Steeve est un vieux boxeur qui a plus l’expérience des défaites que celle des victoires, mais qui continue à monter sur le ring.
Il est à l’image de ces gens qu’on voit dans des courses à pied lâchés dès les premiers hectomètres mais qui sont là pour leur défi intime. A la différence près que sur un ring tout le monde vous voit perdre.
Chacun son sport, et sa façon de le pratiquer.
A côté il a un boulot alimentaire (à double titre puisqu’il bosse dans une cantine), mais rien d’assez reluisant pour permettre d’offrir à sa fille les moyens de persévérer dans la musique.
Alors devenir sparring partner d’un champion, c’est peut-être mettre en péril sa santé, mais c’est un sacrifice qu’il est prêt à faire pour sa famille.
Ce qui marque dès le départ, c’est le côté banal et simple de la vie de Steeve.On ne nous vend pas un récit sur l'extrême misère ou sur une dépendance quelconque: ce qu’il cherche, c’est à améliorer le quotidien.
De la même façon qu’il combat sans hargne, il est en quête de bonheurs simples. On est loin du récit du gars qui commence petit pour évoluer et exploser en plein vol.
On reste sur ce père de famille et son désir d’apporter le meilleur aux siens.
Pour une fois l’histoire suit le petit, celui qui peine, celui qui sait que son parcours le mène de souffrance en souffrance.
Le spectateur n’est pas trompé: on ne lui laisse jamais penser qu’il va voir un baudet devenir cheval de course.
Ce héros ordinaire est proche de nous, ses souffrances sont palpables, ses envies sont louables, et on aime le suivre, d’autant qu’il est excellemment incarné par un acteur épatant.
Là où le Sparring devient émouvant, c’est sur les relations familiales, et surtout père/fille.
L’admiration filiale inconditionnelle vient en balance des brimades et des coups que le boxeur reçoit en permanence.

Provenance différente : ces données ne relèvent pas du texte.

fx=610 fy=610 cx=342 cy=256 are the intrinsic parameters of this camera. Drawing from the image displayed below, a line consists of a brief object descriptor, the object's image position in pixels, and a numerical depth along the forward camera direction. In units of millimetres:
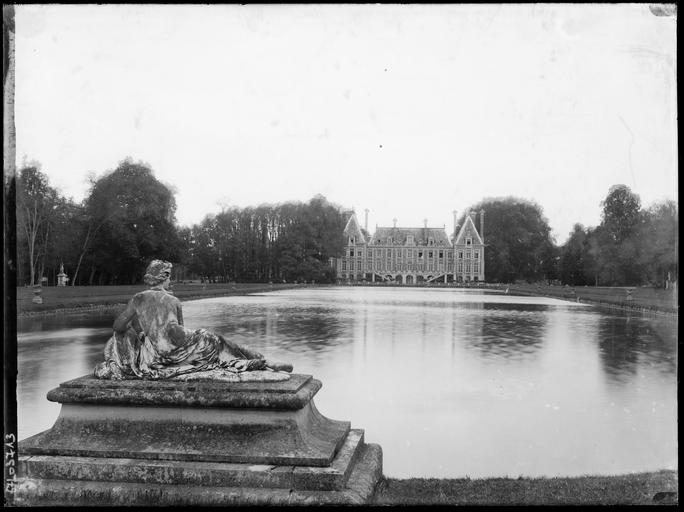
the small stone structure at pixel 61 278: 31438
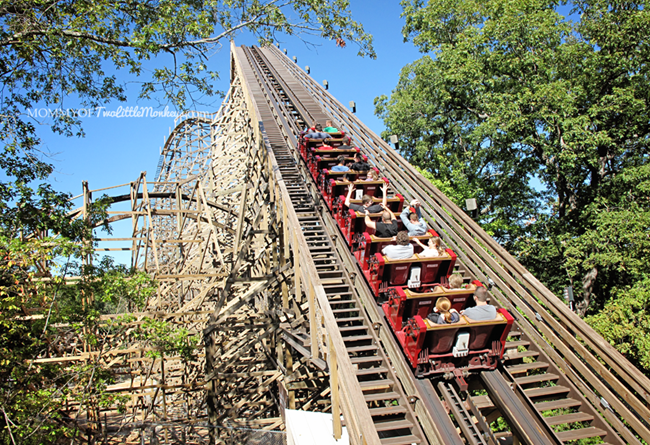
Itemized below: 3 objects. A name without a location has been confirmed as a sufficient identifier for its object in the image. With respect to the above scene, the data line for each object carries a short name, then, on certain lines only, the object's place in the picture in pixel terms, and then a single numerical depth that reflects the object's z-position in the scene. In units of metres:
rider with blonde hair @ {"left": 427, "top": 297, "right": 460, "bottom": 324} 4.64
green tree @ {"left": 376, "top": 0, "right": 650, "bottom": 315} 12.75
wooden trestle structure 4.31
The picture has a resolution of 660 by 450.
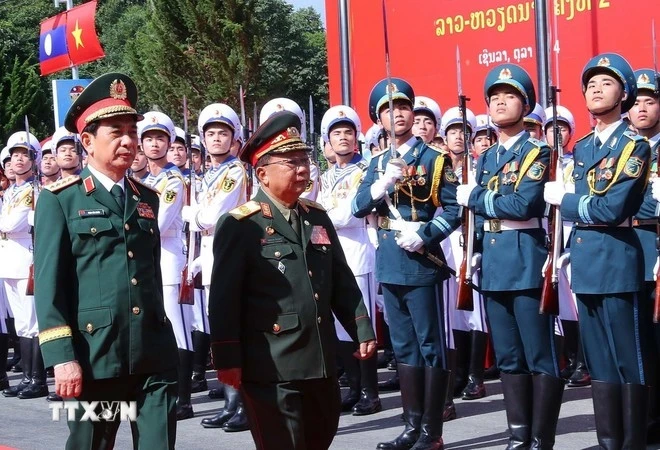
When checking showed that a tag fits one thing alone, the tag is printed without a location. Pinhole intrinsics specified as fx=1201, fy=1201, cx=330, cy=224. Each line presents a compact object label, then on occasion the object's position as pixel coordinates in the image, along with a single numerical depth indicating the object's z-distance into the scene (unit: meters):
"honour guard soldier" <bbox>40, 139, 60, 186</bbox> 10.70
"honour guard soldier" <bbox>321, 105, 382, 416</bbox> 8.76
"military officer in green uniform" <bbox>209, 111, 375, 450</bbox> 5.02
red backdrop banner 10.57
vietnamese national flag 15.53
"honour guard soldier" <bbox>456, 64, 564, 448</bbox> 6.78
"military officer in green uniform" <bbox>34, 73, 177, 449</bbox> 4.98
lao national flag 16.08
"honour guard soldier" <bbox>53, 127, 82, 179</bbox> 9.90
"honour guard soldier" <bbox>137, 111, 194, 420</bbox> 8.73
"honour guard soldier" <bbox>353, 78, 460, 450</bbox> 7.27
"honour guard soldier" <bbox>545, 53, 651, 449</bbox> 6.37
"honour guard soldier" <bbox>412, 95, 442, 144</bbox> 9.03
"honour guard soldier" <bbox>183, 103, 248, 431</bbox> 8.39
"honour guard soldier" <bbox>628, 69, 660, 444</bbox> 7.20
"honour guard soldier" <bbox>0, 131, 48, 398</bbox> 10.20
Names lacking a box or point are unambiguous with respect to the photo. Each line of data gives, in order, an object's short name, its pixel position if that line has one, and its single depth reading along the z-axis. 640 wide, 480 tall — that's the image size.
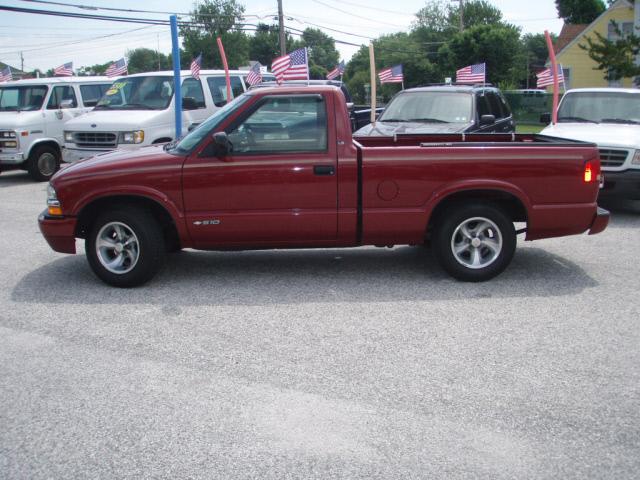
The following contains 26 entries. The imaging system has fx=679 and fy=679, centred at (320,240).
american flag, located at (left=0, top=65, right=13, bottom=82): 22.21
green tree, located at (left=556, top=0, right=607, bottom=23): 69.81
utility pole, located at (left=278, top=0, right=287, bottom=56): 39.06
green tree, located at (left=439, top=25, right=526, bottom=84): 55.88
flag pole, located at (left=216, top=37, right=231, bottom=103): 13.51
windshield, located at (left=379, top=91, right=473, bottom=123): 10.65
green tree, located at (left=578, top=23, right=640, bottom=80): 23.77
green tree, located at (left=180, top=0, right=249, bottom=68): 89.94
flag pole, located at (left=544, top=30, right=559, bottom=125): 14.48
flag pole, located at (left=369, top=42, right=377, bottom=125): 10.69
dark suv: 10.27
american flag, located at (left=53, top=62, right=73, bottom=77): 20.30
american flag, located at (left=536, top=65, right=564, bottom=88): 18.98
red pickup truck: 6.21
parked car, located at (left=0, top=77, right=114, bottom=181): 14.12
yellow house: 46.53
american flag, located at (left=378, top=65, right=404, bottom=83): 19.80
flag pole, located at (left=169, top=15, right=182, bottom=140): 11.83
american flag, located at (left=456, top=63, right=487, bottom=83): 20.09
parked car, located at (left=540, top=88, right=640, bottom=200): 9.49
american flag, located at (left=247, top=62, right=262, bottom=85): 16.75
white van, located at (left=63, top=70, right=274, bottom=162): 12.46
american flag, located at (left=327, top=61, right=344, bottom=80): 21.25
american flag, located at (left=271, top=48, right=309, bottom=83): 15.71
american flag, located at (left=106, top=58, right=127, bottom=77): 19.28
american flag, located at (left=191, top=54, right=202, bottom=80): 13.52
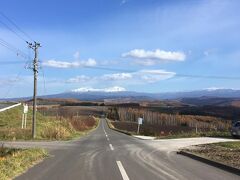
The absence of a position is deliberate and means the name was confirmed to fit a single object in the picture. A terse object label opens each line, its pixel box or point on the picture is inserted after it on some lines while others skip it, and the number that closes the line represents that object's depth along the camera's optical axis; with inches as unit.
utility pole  807.7
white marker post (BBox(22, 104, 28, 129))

L’amour de la famille qui aide Steeve à tenir est aussi celui qui le fait souffrir, et cette dualité des sentiments, ce déchirement qu’on peut connaitre dans d’autres circonstances est très bien rendu.
Il suffit de quelques scènes d’échanges entre une petite actrice elle aussi brillante et un père aimant pour éclairer les motivations et blessures du sportif.
Pas besoin d’en faire des tonnes pour qu’on comprenne pourquoi il endure 1000 souffrances: il regarde sa fille jouer du piano et tout passe dans ce regard: l’amour du père, l’envie de soutenir son enfant, la fierté de pouvoir lui ouvrir les portes, de voir l’admiration dans son regard, la peur de manquer à son devoir, et surtout la pudeur qui vient envelopper tout ça.
Plus que la souffrance physique, c’est celle de l’esprit que met en avant le film, c’est la difficulté à combiner sa bonne volonté avec les coups qu’on prend en pleine face: ceux qui vous sifflent, ceux qui espèrent vous voir tomber, ce champion qui vous rabaisse, cette famille qui vous attend, cet espoir qu’on met en vous et que vous n’arrivez pas à satisfaire.
Le film est bon sur pas mal d'aspects, et on lui pardonne sa photo souvent terne et ses combats pas toujours lisibles.
On ressort de là en ayant le sentiment d’avoir vu évoluer de vrais individus, et Steeve est de ces personnages dont la persévérance nous accompagne quelques temps, de ceux qu’on imagine pouvoir croiser au quotidien.
Sparring est un film beau parce qu’il ne raconte pas grand chose tout en mettant le doigt sur l’essentiel.